Friday, 23 January 2015

The development of a test that could prove that food is Manx will add to consumer confidence in its consistently high quality. 

A preliminary trial carried out by the University of East Anglia has demonstrated the ability to accurately determine that beef has been Manx-reared. 

The Department of Environment, Food and Agriculture will employ the tool after it’s tested further and it’s hoped the technique can be extended to other food, including lamb and cheese. 

The test has the potential to instil even greater confidence in on and off-Island consumers, said Richard Ronan MHK, Minister for Environment, Food and Agriculture. 

‘Local consumers are loyal to Manx beef and actively seek it out for its taste. Equally, exported beef with an Isle of Man origin is widely recognised for its quality,’ the Minister said. 

‘Europe-wide standards over food labelling, which include a requirement to state origin, have now been extended to the Isle of Man. 

‘However, 70% of meat sold in the Island is imported. Previously if a consumer expressed a concern that beef had been labelled incorrectly or that a country of origin was missing, there were no 100% accurate checks that could be made. The availability of this test rectifies that.’ 

The test will also boost Manx food and drink exports. 

Italy is among countries that use the ability to scientifically prove the origin of its food in its marketing – for example in ensuring that nobody else can produce and label product such as parmesan that, under European law, can only be produced in a region of Italy 

The Minister described the development of the traceability tool as ‘exciting’ and said:

‘It will mean consumers can be more confident than ever that the beef and – in future – other products they buy are guaranteed to be Manx and therefore of the highest standard. 

‘Consumers are becoming increasingly concerned about food provenance and are choosing to trust Manx for its provenance and traceability and to support our burgeoning food and drink industry,’ he said. 

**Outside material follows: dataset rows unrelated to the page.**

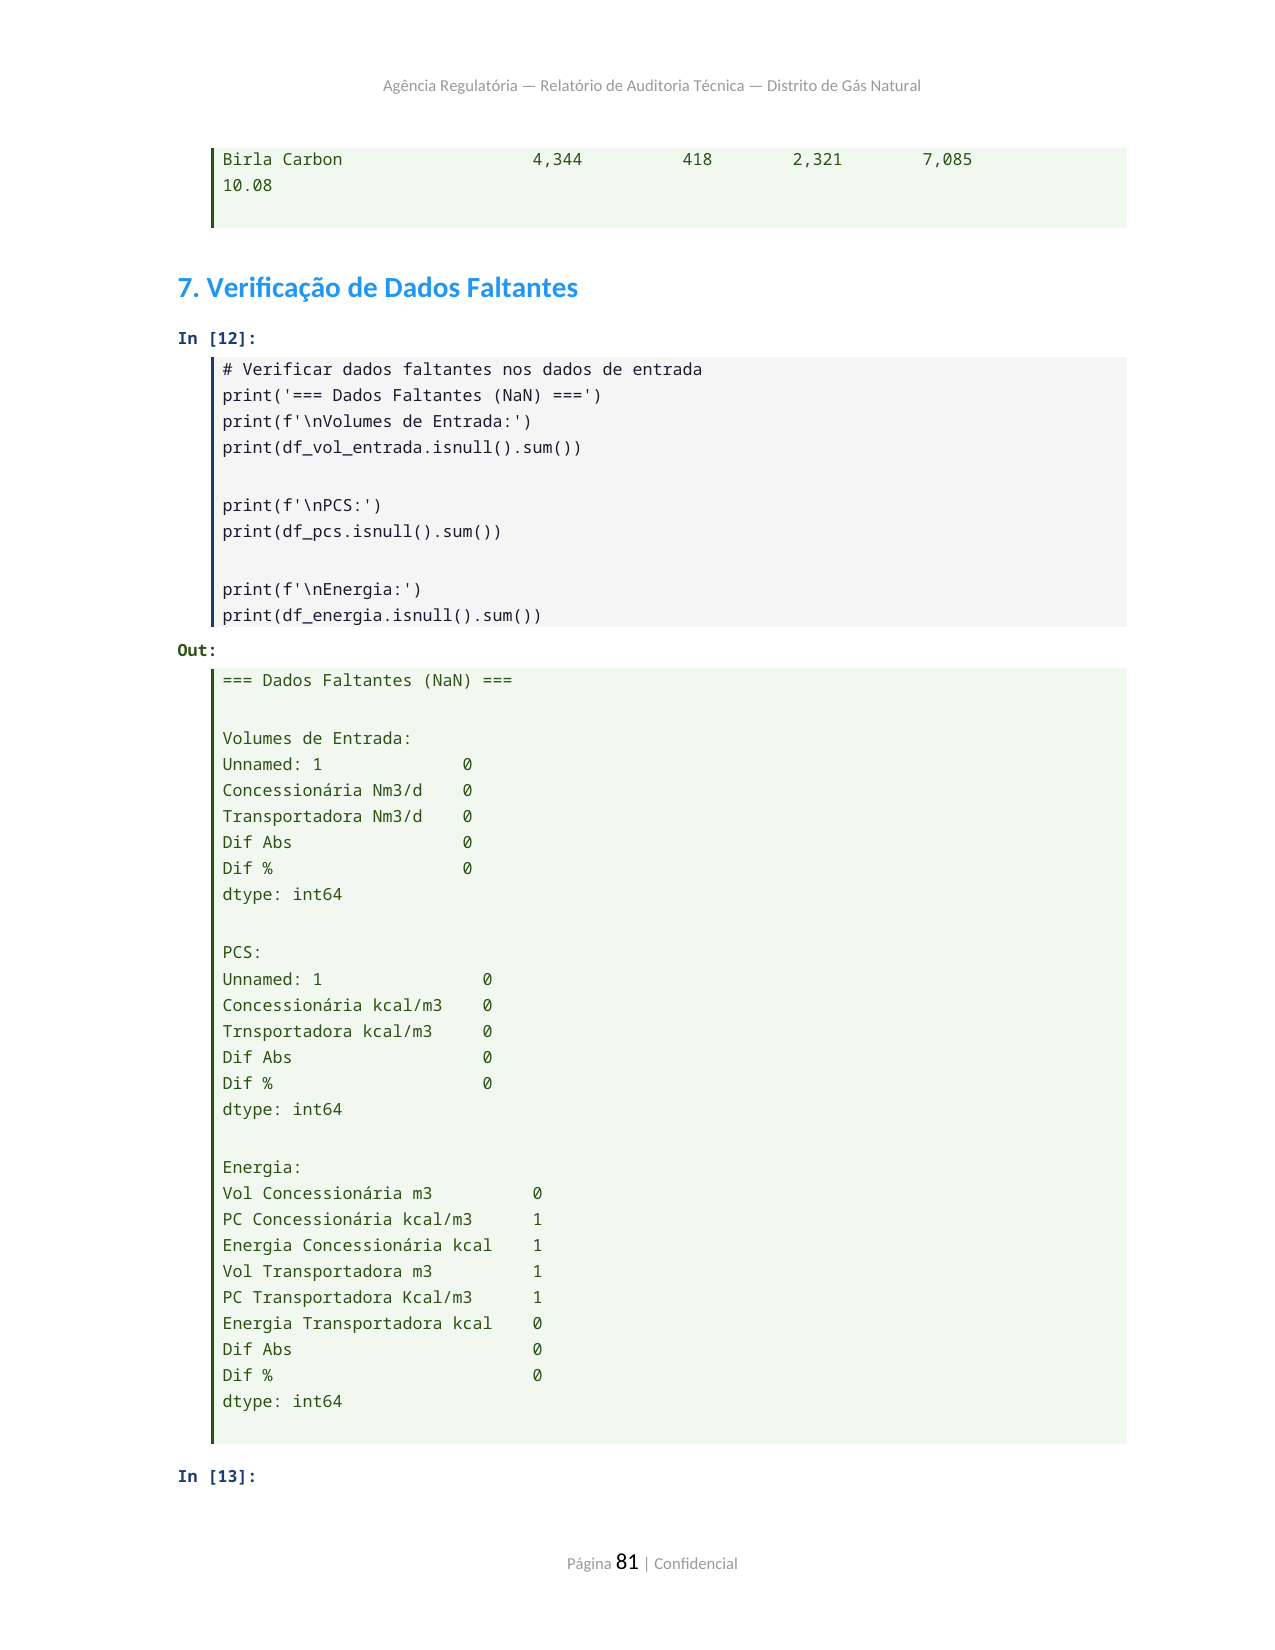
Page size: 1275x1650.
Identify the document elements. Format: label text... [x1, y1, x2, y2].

text print(df_vol_entrada.isnull().sum()) [214, 435, 1127, 458]
text print(df_energia.isnull().sum()) [214, 604, 1127, 627]
text Dif Abs 0 [214, 1338, 1127, 1361]
text dtype: int64 [214, 1390, 1127, 1413]
text Trnsportadora kcal/m3 0 [214, 1019, 1127, 1042]
text Dif Abs 0 [214, 831, 1127, 853]
text dtype: int64 [214, 1097, 1127, 1120]
text Out: [177, 638, 1127, 661]
text Birla Carbon 4,344 418 2,321 7,085 10.08 [214, 148, 1127, 196]
text Volumes de Entrada: [214, 727, 1127, 749]
text print(f'\nVolumes de Entrada:') [214, 409, 1127, 432]
text In [13]: [177, 1465, 1127, 1488]
text Energia: [214, 1156, 1127, 1178]
text Unnamed: 1 0 [214, 967, 1127, 990]
text print(f'\nEnergia:') [214, 578, 1127, 601]
text PCS: [214, 941, 1127, 964]
text dtype: int64 [214, 883, 1127, 906]
text Vol Concessionária m3 0 [214, 1182, 1127, 1204]
text Concessionária Nm3/d 0 [214, 779, 1127, 801]
text Transportadora Nm3/d 0 [214, 805, 1127, 827]
text Energia Concessionária kcal 1 [214, 1234, 1127, 1256]
text print(f'\nPCS:') [214, 493, 1127, 516]
text PC Concessionária kcal/m3 1 [214, 1208, 1127, 1230]
text Vol Transportadora m3 1 [214, 1260, 1127, 1282]
text Dif % 0 [214, 1071, 1127, 1094]
text Dif Abs 0 [214, 1045, 1127, 1068]
text Dif % 0 [214, 1364, 1127, 1387]
text === Dados Faltantes (NaN) === [211, 668, 1127, 691]
text print(df_pcs.isnull().sum()) [214, 519, 1127, 542]
text Unnamed: 1 0 [214, 753, 1127, 775]
text PC Transportadora Kcal/m3 1 [214, 1286, 1127, 1308]
text # Verificar dados faltantes nos dados de entrada [214, 357, 1127, 380]
text print('=== Dados Faltantes (NaN) ===') [214, 383, 1127, 406]
text In [12]: [177, 327, 1127, 350]
subtitle 7. Verificação de Dados Faltantes [177, 269, 1127, 305]
text Energia Transportadora kcal 0 [214, 1312, 1127, 1334]
text Dif % 0 [214, 857, 1127, 879]
text Concessionária kcal/m3 0 [214, 993, 1127, 1016]
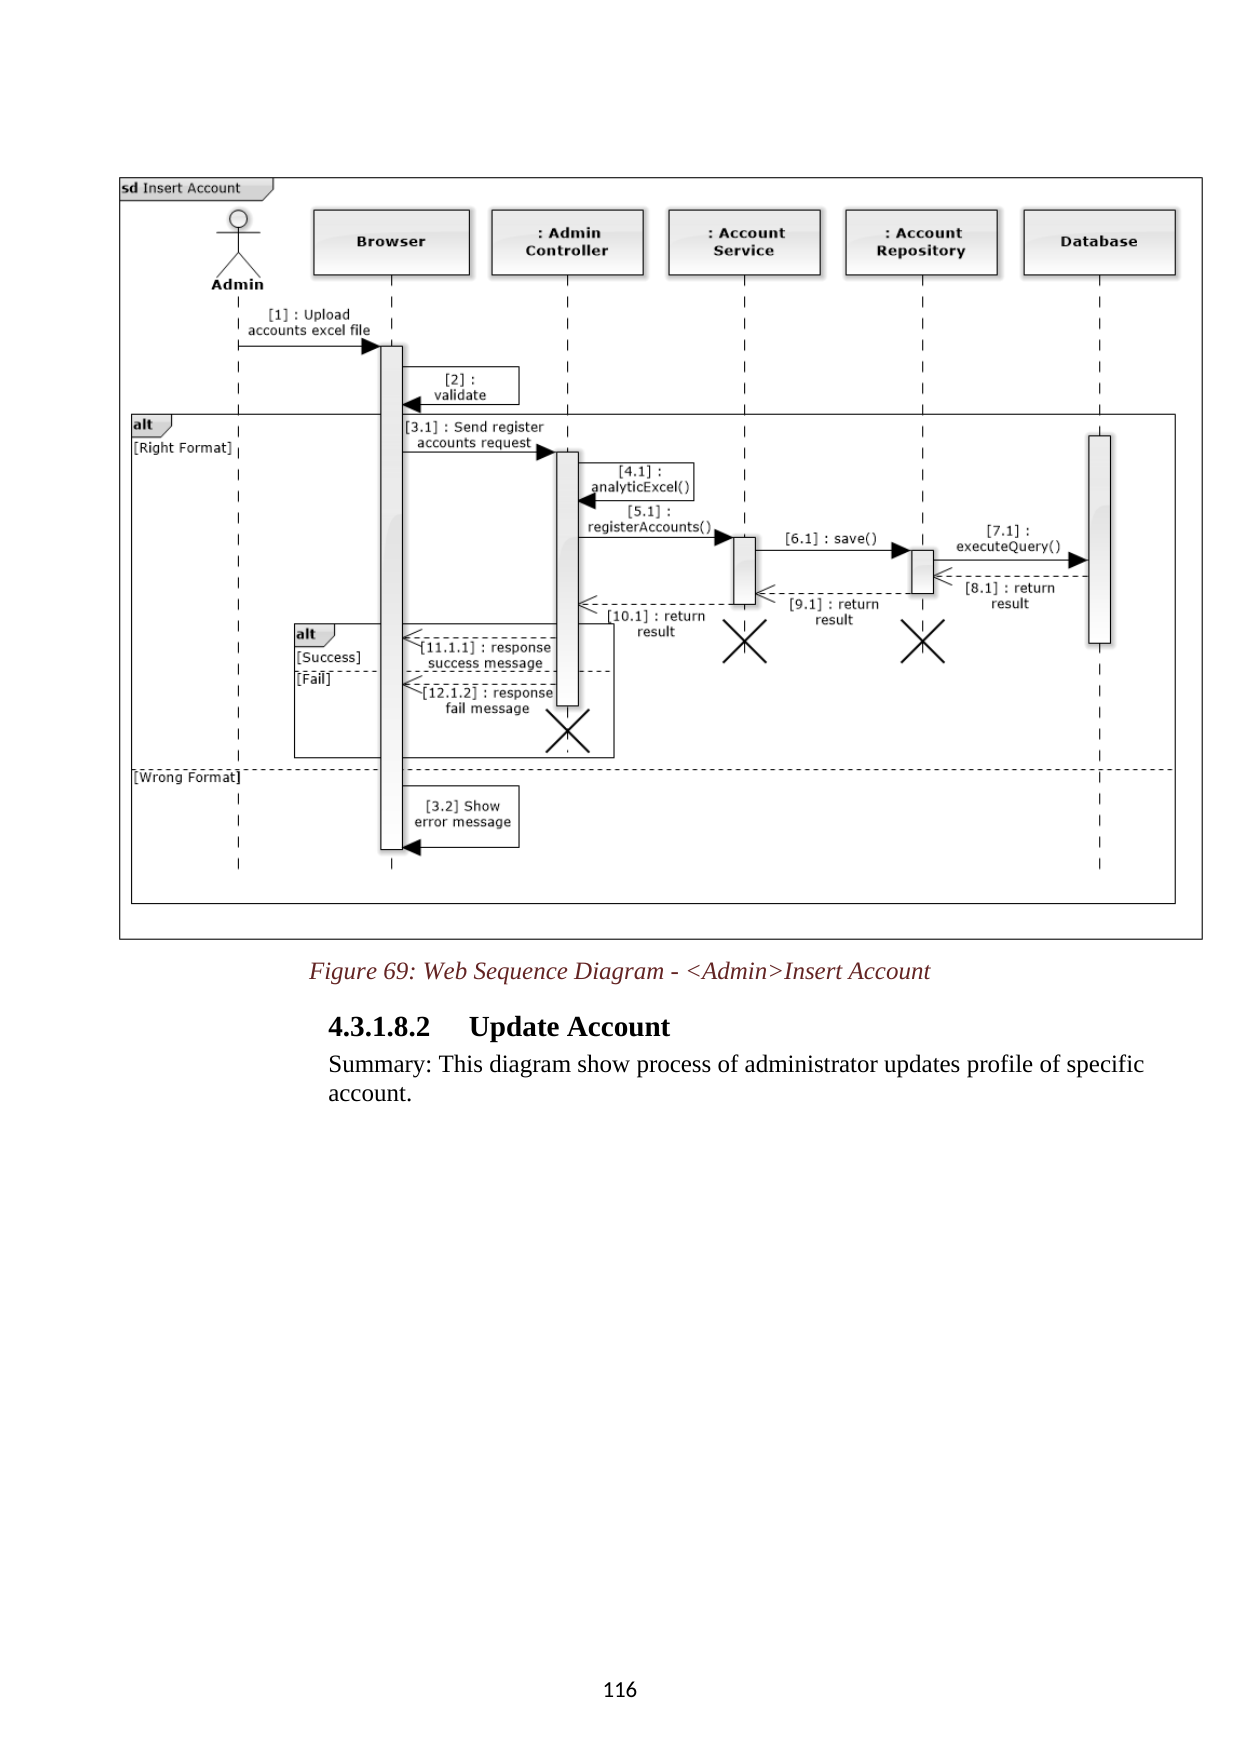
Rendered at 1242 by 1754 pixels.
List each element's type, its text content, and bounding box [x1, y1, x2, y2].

subtitle Update Account [328, 1009, 1146, 1043]
text Figure 69: Web Sequence Diagram - <Admin>Insert Account [94, 956, 1146, 984]
text Summary: This diagram show process of administrator updates profile of specific account. [328, 1049, 1146, 1107]
picture [103, 162, 1219, 956]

DEFA recently gained Tynwald’s approval for ‘Food Matters’ – a blueprint to grow the value of the Isle of Man food and drink industry by £50 million over the next decade.

The development of a distinctive local food and drink sector is a key aim of Vision 2020, the Government’s strategy for economic success. 

More than 400 farmers produce red meat for the local and off-Island market. Minister Ronan said:

‘The strategy recognises the importance of the meat industry in meeting our growth targets. The meat sector is worth more than £30 million in the retail market, not to mention millions more in restaurants and catering and we want to capture as much of this as possible using quality local produce.’ 

Organising the testing is a joint initiative with Isle of Man Meats, which runs the Meat Plant. 

Mike Owen, Chief Executive Officer of Isle of Man Meats, said:

‘The quality of Isle of Man meat is second to none and is a credit to farmers. Nowhere else can you so easily get the traceability from farm to fork and the guarantee that what you are getting is quality and locally produced as it all comes through our processing facility and meets Farm Assurance standards. 

‘Currently, though, only 30% of the meat sold locally is supplied by us; a figure we are striving to increase. In the meantime, I am keen that our products are clearly differentiated from imports, which may not have full traceability or any guarantee of quality assurance.’